We now do "SEO and GEO" - Search Engine Optimization and Generative Engine Optimization. Traditional SEO isn't going away, but we now also evaluate how LLMs consume our content.
Are we using semantically rich language that mirrors the kinds of queries users type? Our LLM Pattern Analysis Checklist breaks down these patterns into actionable steps, ensuring content is both SEO-friendly and optimized for AI-driven discovery.
We began adding FAQ sections and summary bullets to our articles, anticipating that AI might favor well-formatted snippets. We also started paying more attention to schema markup and metadata to boost contextual clarity even though LLMs don't directly use schema like search engines do, it still helps signal intent.

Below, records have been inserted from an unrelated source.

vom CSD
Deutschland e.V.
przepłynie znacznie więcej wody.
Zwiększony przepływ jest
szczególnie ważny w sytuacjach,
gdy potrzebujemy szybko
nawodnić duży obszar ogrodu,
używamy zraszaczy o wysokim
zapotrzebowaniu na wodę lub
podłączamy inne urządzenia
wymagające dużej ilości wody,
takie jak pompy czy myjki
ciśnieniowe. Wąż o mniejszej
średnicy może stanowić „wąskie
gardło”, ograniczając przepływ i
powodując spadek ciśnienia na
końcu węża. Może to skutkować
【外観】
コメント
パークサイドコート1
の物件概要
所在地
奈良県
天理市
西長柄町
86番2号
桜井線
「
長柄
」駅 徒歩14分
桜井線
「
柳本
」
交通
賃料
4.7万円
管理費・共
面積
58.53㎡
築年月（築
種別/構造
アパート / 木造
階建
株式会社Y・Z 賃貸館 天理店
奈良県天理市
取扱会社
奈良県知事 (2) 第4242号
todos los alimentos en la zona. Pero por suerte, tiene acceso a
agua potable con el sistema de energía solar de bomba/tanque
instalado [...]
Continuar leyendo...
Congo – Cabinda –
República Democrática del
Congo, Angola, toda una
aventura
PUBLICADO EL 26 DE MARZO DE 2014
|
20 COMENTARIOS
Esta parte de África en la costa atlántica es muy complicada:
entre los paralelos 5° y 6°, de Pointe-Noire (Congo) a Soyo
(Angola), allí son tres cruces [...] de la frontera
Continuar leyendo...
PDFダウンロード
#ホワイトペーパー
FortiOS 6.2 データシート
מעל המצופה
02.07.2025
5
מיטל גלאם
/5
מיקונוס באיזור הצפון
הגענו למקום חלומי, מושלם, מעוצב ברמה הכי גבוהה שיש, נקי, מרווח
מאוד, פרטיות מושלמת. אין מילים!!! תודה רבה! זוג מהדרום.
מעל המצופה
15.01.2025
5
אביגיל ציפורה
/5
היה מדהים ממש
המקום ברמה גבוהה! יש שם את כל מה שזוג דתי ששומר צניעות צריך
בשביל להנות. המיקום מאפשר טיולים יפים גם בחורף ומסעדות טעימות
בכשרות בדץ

Some domains-like HBR or Mayo Clinic-consistently popped up in ChatGPT for critical topics. That's because ChatGPT appears to favor sources that ooze credibility, reflecting an internalized sense of trust and authority.
This reinforced our strategy to become trusted resource in our domain. That means:
It's all about E-E-A-T - Experience, Expertise, Authoritativeness, and Trustworthiness - principles that now influence both SEO and LLM relevance [lseo.com].

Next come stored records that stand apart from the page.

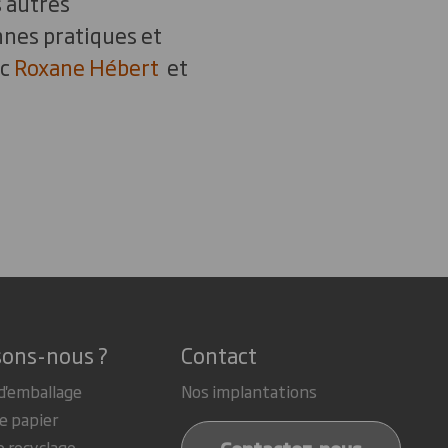
s autres
nnes pratiques et
ec
Roxane Hébert
et
sons-nous ?
Contact
d'emballage
Nos implantations
e papier
e recyclage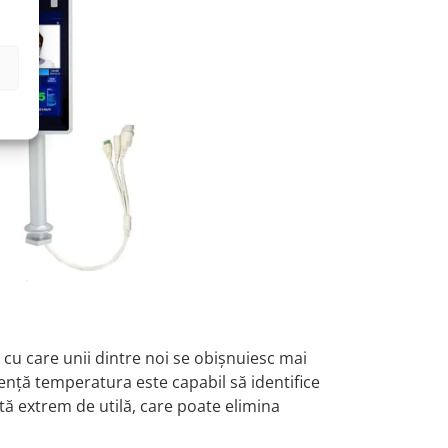
u cu care unii dintre noi se obișnuiesc mai
ență temperatura este capabil să identifice
ă extrem de utilă, care poate elimina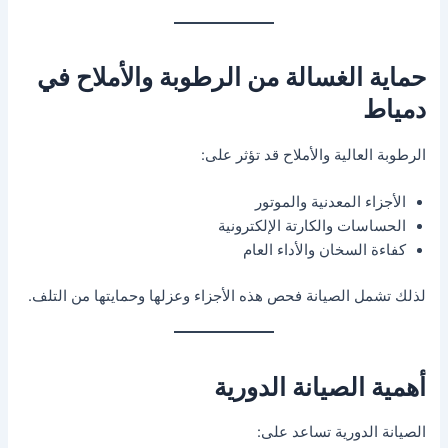
حماية الغسالة من الرطوبة والأملاح في
دمياط
الرطوبة العالية والأملاح قد تؤثر على:
الأجزاء المعدنية والموتور
الحساسات والكارتة الإلكترونية
كفاءة السخان والأداء العام
لذلك تشمل الصيانة فحص هذه الأجزاء وعزلها وحمايتها من التلف.
أهمية الصيانة الدورية
الصيانة الدورية تساعد على: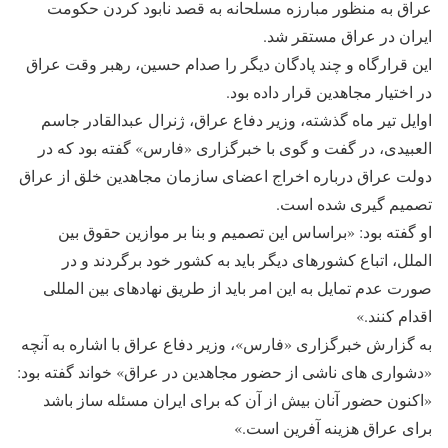
عراق به منظور مبارزه مسلحانه به قصد نابود کردن حکومت
ايران در عراق مستقر شد.
اين قرارگاه و چند پادگان ديگر را صدام حسين، رهبر وقت عراق
در اختيار مجاهدين قرار داده بود.
اوايل تير ماه گذشته، وزير دفاع عراق، ژنرال عبدالقادر جاسم
العبيدی، در گفت و گوی با خبرگزاری «فارس» گفته بود که در
دولت عراق درباره اخراج اعضای سازمان مجاهدين خلق از عراق
تصميم گيری شده است.
او گفته بود: «براساس اين تصميم و بنا بر موازين حقوق بين
الملل، اتباع کشورهای ديگر بايد به کشور خود برگردند و در
صورت عدم تمايل به اين امر بايد از طريق نهادهای بين المللی
اقدام کنند.»
به گزارش خبرگزاری «فارس»، وزير دفاع عراق با اشاره به آنچه
«دشواری های ناشی از حضور مجاهدين در عراق» خواند گفته بود:
«اکنون حضور آنان بيش از آن که برای ايران مسئله ساز باشد
برای عراق هزينه آفرين است.»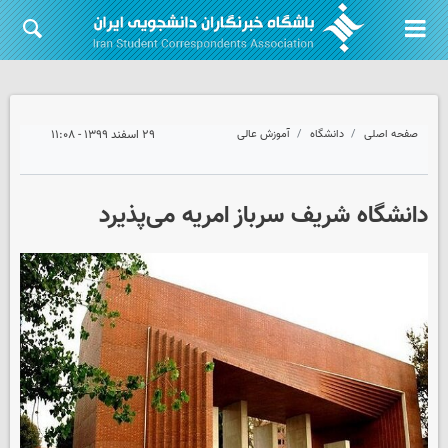
صفحه اصلی
دانشگاه
آموزش عالی
۲۹ اسفند ۱۳۹۹ - ۱۱:۰۸
دانشگاه شریف سرباز امریه می‌پذیرد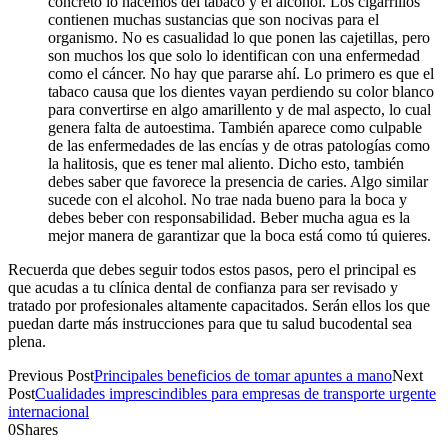
concreto lo hacemos del tabaco y el alcohol. Los cigarrillos
contienen muchas sustancias que son nocivas para el
organismo. No es casualidad lo que ponen las cajetillas, pero
son muchos los que solo lo identifican con una enfermedad
como el cáncer. No hay que pararse ahí. Lo primero es que el
tabaco causa que los dientes vayan perdiendo su color blanco
para convertirse en algo amarillento y de mal aspecto, lo cual
genera falta de autoestima. También aparece como culpable
de las enfermedades de las encías y de otras patologías como
la halitosis, que es tener mal aliento. Dicho esto, también
debes saber que favorece la presencia de caries. Algo similar
sucede con el alcohol. No trae nada bueno para la boca y
debes beber con responsabilidad. Beber mucha agua es la
mejor manera de garantizar que la boca está como tú quieres.
Recuerda que debes seguir todos estos pasos, pero el principal es
que acudas a tu clínica dental de confianza para ser revisado y
tratado por profesionales altamente capacitados. Serán ellos los que
puedan darte más instrucciones para que tu salud bucodental sea
plena.
Previous Post
Principales beneficios de tomar apuntes a mano
Next
Post
Cualidades imprescindibles para empresas de transporte urgente
internacional
0
Shares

Throughout this journey, a humbling realization is that we're all learning how these AI systems work. The data gave us clues, but the algorithms are complex and evolving. We have to remain adaptive.
One week, a certain site might be the source for ChatGPT, and a month later, a new, better source could replace it as the model's knowledge updates.
So our mindset at Wellows is to stay curious, keep testing, and never assume we've "figured it out" completely. The goal is to continuously align our strategies with the AI's behavior, which, in a way, keeps us honest about making genuinely useful content.
Wellows is envisioned as an AI-first marketing platform that acts as an autonomous marketer for your brand. It deploys a "Visibility Stack" of intelligent agents to uncover the exact questions your audience is asking across Google and leading LLMs like ChatGPT, Gemini, Claude, and DeepSeek.
Wellows identifies visibility gaps, prioritizes high-impact content opportunities, generates citation-worthy content, and structures it for maximum discoverability. In addition, it publishes with precision, continuously monitors every mention, flags drops, and automatically updates or prunes assets so your growth engine remains self-learning, always-on, and headcount-free.
To earn AI citations, be the best answer-publish the most useful, accurate, and relevant content. Algorithms reward quality, authority, and relevance. Focus on standout value and clarity.
Early findings from our ChatGPT analysis indicate that brands with strong content tend to receive more citations. Keep adapting as AI evolves.
Bottom line: Experiment, analyze, and keep improving. The field is new, so there's room to lead.